The reading below is from Byron Katie‘s “A Thousand Names for Joy, Living in Harmony with the Way Things Are.” If you are interested in Katie’s work, we recommend starting with her first book, “Loving What Is,” or the downloads below.
When you don’t believe your own thinking, life becomes effortless.
In my experience, confusion is the only suffering. Confusion is when you argue with what is. When you’re perfectly clear, what is is what you want. So when you want something that’s different from what is, you can know that you’re very confused.
As you inquire into your own thoughts, you discover how attachment to a belief or story causes suffering. The mind’s natural condition is peace. Then a thought enters, you believe it, and the peace seems to disappear. You notice the feeling of stress in the moment, and the feeling lets you know that you’re opposing what is by believing the thought; it tells you that you’re at war with reality. When you question the thought behind the feeling and realize that it isn’t true, you become present outside your story.
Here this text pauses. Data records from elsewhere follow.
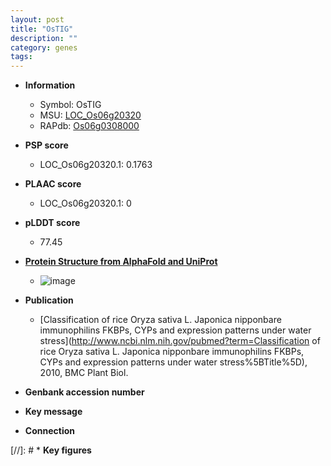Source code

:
 ```yaml
---
layout: post
title: "OsTIG"
description: ""
category: genes
tags: 
---
```


* **Information**  
    + Symbol: OsTIG  
    + MSU: [LOC_Os06g20320](http://rice.plantbiology.msu.edu/cgi-bin/ORF_infopage.cgi?orf=LOC_Os06g20320)  
    + RAPdb: [Os06g0308000](http://rapdb.dna.affrc.go.jp/viewer/gbrowse_details/irgsp1?name=Os06g0308000)  

* **PSP score**  
    + LOC_Os06g20320.1: 0.1763 

* **PLAAC score**  
    + LOC_Os06g20320.1: 0 

* **pLDDT score**
    + 77.45

* **[Protein Structure from AlphaFold and UniProt](https://www.uniprot.org/uniprotkb/Q5Z4M6/entry#structure)**
    + ![image](https://ricepsp.github.io/images/Q5/AF-Q5Z4M6-F1.png)

* **Publication**  
    + [Classification of rice Oryza sativa L. Japonica nipponbare immunophilins FKBPs, CYPs and expression patterns under water stress](http://www.ncbi.nlm.nih.gov/pubmed?term=Classification of rice Oryza sativa L. Japonica nipponbare immunophilins FKBPs, CYPs and expression patterns under water stress%5BTitle%5D), 2010, BMC Plant Biol.

* **Genbank accession number**  

* **Key message**  

* **Connection**  

[//]: # * **Key figures**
Then the new story falls away in the light of awareness, and only the awareness of what really is remains. Peace is who you are without a story, until the next stressful story appears.
When there’s no story, no past, no future, nothing to worry about, nothing to do, nowhere to go, no one to be, it’s all good.
Byron Katie’s “The Work”
- Is it true? (Yes or no. If no, move to 3.)
- Can you absolutely know that it’s true? (Yes or no.)
- How do you react, what happens, when you believe that thought?
- Who would you be without the thought?